(Exercícios a resolver):
1. Responda às perguntas abaixo com base no trecho sobre o muro e a ponte.
(a) O que o muro simboliza?
(b) No curso da humanidade, com base em que ideia o muro foi erguido?
(c) De que material os muros são construídos?
2. Reescreva a parte do trecho sobre o muro e a ponte que começa em "Esses símbolos e" e termina em "da sociedade mundial.", trocando "alegoria" por "metáfora".

(Trecho selecionado):
-*-

Essa alusão às duas obras
não poderia ser mais adequada e atual. O muro divide e isola, a ponte aproxima
e congrega. O muro simboliza o egoísmo e a ponte, a união.
Esses símbolos e os seus
significados não se aplicam apenas às questões dos que imploram por abrigo e
acolhimento em nações que não são as deles.
O muro, no curso da
humanidade, foi erguido com base na falsa ideia da superioridade de uns em
relação a outros.
A alegoria utilizada pelo
papa possui um eloquente significado, como se fora uma sentença declaratória de
uma cruel realidade secular e ainda presente. Declara o estado de injustiça
imperante no mundo.
Mas a sua declaração contém
também uma condenação: condena o egoísmo, a insensibilidade, a falta de
humanidade de significativa parcela da sociedade mundial.
Os muros são construídos
pelo material da cobiça, do apego cego e sem concessões ao que é meu em
detrimento daquilo que poderia ser do outro.

-*-

(Dados extraídos):

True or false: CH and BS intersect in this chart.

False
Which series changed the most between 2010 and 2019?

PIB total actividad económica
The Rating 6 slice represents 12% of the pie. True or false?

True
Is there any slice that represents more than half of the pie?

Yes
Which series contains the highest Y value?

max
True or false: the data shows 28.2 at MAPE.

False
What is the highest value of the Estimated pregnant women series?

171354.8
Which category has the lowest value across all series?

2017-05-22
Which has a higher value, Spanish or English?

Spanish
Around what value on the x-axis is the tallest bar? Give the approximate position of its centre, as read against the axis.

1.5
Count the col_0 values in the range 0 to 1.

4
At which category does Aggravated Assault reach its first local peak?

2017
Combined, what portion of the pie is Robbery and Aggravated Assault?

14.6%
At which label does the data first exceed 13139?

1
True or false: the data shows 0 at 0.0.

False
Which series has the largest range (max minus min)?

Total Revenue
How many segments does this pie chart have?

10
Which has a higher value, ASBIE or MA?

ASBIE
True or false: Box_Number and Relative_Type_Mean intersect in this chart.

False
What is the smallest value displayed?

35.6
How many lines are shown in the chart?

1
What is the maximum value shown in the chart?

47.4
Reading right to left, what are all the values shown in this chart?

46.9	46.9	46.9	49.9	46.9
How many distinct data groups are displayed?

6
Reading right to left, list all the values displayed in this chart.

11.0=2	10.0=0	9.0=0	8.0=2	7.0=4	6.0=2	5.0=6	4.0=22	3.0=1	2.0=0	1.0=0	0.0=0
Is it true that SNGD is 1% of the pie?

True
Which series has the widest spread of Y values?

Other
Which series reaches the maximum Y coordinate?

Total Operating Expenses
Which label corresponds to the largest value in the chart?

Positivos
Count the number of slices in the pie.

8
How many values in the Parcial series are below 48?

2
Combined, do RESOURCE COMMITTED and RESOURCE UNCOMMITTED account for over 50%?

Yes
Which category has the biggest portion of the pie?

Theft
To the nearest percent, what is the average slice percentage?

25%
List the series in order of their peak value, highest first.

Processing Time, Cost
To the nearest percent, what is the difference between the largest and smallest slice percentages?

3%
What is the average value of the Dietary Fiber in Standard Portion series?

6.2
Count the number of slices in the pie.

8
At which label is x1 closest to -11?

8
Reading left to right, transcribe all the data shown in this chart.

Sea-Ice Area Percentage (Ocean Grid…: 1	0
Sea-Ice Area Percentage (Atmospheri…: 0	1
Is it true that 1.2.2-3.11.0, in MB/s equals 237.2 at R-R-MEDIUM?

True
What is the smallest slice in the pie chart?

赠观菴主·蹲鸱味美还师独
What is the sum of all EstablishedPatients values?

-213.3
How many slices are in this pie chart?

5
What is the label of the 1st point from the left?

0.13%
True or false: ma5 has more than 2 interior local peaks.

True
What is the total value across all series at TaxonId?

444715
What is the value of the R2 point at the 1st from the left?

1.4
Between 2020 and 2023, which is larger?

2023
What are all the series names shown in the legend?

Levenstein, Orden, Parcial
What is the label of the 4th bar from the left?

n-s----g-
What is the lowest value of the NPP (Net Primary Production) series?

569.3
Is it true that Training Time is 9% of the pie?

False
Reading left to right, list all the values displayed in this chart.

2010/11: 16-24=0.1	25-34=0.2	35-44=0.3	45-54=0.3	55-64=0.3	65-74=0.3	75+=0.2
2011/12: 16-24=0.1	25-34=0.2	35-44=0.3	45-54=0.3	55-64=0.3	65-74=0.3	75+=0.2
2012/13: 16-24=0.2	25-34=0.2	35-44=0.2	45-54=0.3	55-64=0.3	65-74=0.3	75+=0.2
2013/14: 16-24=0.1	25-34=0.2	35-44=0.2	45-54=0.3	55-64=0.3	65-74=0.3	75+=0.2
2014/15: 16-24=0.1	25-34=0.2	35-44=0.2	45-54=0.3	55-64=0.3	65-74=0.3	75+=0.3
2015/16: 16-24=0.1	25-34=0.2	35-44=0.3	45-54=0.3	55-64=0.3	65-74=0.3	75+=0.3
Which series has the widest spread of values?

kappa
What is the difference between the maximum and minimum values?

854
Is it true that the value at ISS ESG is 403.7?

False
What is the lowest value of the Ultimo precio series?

-*-

(Respostas esperadas):
1.
(a) O egoísmo.
(b) Na falsa ideia da superioridade de uns em relação a outros.
(c) Do material da cobiça, do apego cego e sem concessões ao que é meu em detrimento daquilo que poderia ser do outro.

2.
Esses símbolos e os seus
significados não se aplicam apenas às questões dos que imploram por abrigo e
acolhimento em nações que não são as deles.
O muro, no curso da
humanidade, foi erguido com base na falsa ideia da superioridade de uns em
relação a outros.
A metáfora utilizada pelo
papa possui um eloquente significado, como se fora uma sentença declaratória de
uma cruel realidade secular e ainda presente. Declara o estado de injustiça
imperante no mundo.
Mas a sua declaração contém
também uma condenação: condena o egoísmo, a insensibilidade, a falta de
humanidade de significativa parcela da sociedade mundial.